Oltre 500 turisti sono rimasti bloccati sulle pendici di un vulcano attivo nell’isola di Lombok, in Indonesia dopo il violento terremoto che sabato ha colpito l’isola. Dopo le scosse di sabato, tonnellate di roccia e fango si sono staccate dalla montagna lasciando i turisti senza vie di fuga. Le squadre di soccorritori composte da militari, poliziotti e medici hanno iniziato la scalata del vulcano alle 8 ora locale, le 2 del mattino in Italia, per tentare di raggiungere gli escursionisti intrappolati e portarli in salvo. Secondo le stime i soccorritori dovrebbero raggiungere i turisti entro il pomeriggio. Impiegati nelle operazioni di soccorso anche elicotteri e squadre di ricerca a piedi per perlustrare le pendici del Monte Rinjani.

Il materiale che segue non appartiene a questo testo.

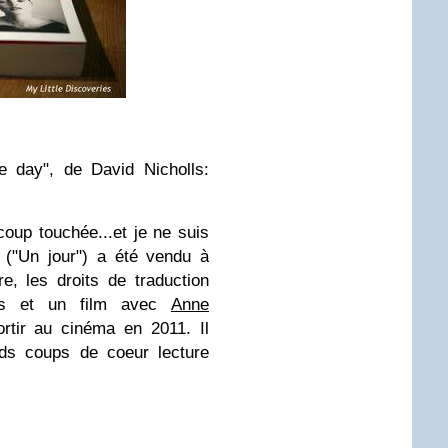
e day", de David Nicholls:
coup touchée...et je ne suis
"
("Un jour") a été vendu à
e, les droits de traduction
es et un film avec
Anne
rtir au cinéma en 2011. Il
nds coups de coeur lecture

Prima che cominciassero le scosse erano 800 le persone che si erano registrate per scalare la montagna, 300 di queste sono riuscite a scendere a valle prima che cominciassero le scosse.  Tra i turisti dispersi si contano 74 thailandesi, 35 francesi e 23 cittadini olandesi. sarebbero rimasti bloccati anche diversi turisti americani e tedeschi. Secondo Agus Hendra Sanjaya, portavoce dell’agenzia di ricerca e soccorso di Mataram, nessuno dei turisti sarebbe ferito e per loro vi sono scorte di cibo per almeno uno o due giorni.

Intanto le vittime del sisma sono salite a 16. Tra i deceduti anche uno studente indonesiano che è stato travolto da una frana. Il terremoto ha provocato la distruzione di oltre un migliaio di abitazioni.